- Poster
- Directed by: Damian McCann
- Screenplay by: Aislinn Clarke
- Produced by: Michael Hewitt Dermot Lavery Chris Myers
- Starring: Peter Coonan; Bríd Brennan; Clare Monnelly; Seán T. Ó Meallaigh;
- Cinematography: Damien Elliott Angus Mitchell
- Edited by: Sorcha Nic Giolla Mhuire
- Music by: Mark Gordon Charlie Graham Richard Hill
- Production company: DoubleBand Films
- Distributed by: Wildcard Distribution
- Release dates: 25 July 2021 (Galway Film Fleadh); 28 January 2022 (general release);
- Running time: 95 minutes
- Country: Northern Ireland
- Languages: Irish English

= Doineann =

Irish crime film

Doineann (/ga/, "stormy weather") is a 2021 Northern Irish drama film in the Irish language, directed by Damian McCann.

==Plot==
Tomás is a Dublin investigative journalist, reporting on criminal gangs.
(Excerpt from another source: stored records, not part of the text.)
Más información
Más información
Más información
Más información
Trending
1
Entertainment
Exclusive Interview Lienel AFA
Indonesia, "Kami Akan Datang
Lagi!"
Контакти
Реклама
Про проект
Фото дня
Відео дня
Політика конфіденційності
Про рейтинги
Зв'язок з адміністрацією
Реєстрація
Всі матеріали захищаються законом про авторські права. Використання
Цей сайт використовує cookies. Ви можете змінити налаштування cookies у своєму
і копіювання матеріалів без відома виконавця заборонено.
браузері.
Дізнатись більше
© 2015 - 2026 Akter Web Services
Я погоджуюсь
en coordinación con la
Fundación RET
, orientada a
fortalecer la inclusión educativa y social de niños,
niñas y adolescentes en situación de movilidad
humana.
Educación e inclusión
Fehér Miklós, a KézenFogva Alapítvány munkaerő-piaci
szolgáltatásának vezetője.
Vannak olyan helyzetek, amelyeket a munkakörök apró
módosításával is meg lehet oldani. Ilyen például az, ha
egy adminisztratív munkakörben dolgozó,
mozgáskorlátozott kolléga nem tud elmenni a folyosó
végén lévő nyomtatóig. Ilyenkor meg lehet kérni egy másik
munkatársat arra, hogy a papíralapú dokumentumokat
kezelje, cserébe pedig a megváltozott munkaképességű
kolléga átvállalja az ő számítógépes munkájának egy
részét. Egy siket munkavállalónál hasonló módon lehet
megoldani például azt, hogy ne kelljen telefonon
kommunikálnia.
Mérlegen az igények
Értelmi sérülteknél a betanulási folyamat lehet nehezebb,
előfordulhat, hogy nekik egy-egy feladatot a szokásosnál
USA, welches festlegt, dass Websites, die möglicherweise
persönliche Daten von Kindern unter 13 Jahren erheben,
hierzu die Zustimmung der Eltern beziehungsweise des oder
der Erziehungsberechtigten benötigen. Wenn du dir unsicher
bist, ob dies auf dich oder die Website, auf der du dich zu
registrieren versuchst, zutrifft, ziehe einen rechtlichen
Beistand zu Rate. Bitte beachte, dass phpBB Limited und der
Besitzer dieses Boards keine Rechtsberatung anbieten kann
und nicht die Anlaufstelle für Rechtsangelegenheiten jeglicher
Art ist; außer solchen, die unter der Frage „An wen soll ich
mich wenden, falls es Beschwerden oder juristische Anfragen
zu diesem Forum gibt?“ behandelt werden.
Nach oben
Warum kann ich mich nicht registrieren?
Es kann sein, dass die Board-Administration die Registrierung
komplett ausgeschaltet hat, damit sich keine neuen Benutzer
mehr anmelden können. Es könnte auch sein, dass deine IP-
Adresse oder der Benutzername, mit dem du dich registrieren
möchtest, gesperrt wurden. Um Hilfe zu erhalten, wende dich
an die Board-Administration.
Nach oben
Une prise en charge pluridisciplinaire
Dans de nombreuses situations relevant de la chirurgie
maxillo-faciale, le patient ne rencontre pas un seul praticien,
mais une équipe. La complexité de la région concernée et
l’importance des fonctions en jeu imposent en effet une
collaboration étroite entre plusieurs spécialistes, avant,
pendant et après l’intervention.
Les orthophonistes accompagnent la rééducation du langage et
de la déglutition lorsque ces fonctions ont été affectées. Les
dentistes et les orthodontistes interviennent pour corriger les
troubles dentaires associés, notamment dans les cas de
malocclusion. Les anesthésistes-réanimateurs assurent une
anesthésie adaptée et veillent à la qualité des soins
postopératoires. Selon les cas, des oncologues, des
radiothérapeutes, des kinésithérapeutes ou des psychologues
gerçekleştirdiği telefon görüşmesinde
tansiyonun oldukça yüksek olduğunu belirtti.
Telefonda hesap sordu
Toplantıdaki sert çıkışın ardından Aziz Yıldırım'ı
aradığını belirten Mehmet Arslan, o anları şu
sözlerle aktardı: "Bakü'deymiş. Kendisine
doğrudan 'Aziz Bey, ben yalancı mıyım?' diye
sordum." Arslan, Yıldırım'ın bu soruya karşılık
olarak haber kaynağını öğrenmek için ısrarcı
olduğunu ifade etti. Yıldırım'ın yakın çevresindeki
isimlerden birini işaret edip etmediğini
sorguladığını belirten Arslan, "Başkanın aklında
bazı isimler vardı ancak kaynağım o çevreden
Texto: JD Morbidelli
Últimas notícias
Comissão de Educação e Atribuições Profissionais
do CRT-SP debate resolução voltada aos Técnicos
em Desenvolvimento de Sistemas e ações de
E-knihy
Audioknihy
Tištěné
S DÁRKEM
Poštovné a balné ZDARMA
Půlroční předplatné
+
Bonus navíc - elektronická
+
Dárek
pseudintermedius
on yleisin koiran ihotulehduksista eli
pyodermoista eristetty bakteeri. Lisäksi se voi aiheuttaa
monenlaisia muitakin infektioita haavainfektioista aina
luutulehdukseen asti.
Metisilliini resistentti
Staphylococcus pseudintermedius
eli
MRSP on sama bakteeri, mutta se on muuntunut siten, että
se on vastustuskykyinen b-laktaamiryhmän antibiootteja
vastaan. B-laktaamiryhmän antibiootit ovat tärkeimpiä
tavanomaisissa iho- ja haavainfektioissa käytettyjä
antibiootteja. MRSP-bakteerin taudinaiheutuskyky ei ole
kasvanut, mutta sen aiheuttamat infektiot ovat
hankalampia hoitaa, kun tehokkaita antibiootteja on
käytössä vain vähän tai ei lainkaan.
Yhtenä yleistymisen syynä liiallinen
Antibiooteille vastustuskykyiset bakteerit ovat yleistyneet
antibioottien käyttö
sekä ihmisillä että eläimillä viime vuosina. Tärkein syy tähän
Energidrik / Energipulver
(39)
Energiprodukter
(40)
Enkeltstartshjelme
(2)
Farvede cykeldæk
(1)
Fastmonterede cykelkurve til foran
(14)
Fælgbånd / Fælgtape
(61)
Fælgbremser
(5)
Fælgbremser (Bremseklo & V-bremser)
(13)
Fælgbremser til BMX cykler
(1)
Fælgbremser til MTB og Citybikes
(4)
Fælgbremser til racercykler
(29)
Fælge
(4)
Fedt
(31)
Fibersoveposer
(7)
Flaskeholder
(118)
He goes on holiday to an island off Ireland's coast with his family. He receives an urgent call to return to Dublin, but when he later returns to the island his wife and child are missing. A local Garda detective starts to help him find them, as the storm closes in.

==Production==
Doineann was filmed in County Down and Islandmagee in winter 2020–21 and received support from Northern Ireland Screen, BBC Gaeilge and TG4; it is the first Irish language feature to be made and produced in Northern Ireland.

It was filmed on an Arri Alexa Mini with Panavision Primo Lenses in a 2.39:1 aspect ratio.

==Release==
Doineann premiered on 25 July 2021 at the Galway Film Fleadh. The Irish Times, Irish Examiner and entertainment.ie all scored it three stars out of five. Reviewers noted the similarities to Nordic noir and praised the performance of Bríd Brennan as a Columbo-style investigator, but criticised the latter part of the film as clichéd.

Peter Coonan received a nomination at the 18th Irish Film & Television Awards (IFTAs), for best supporting actor in a film.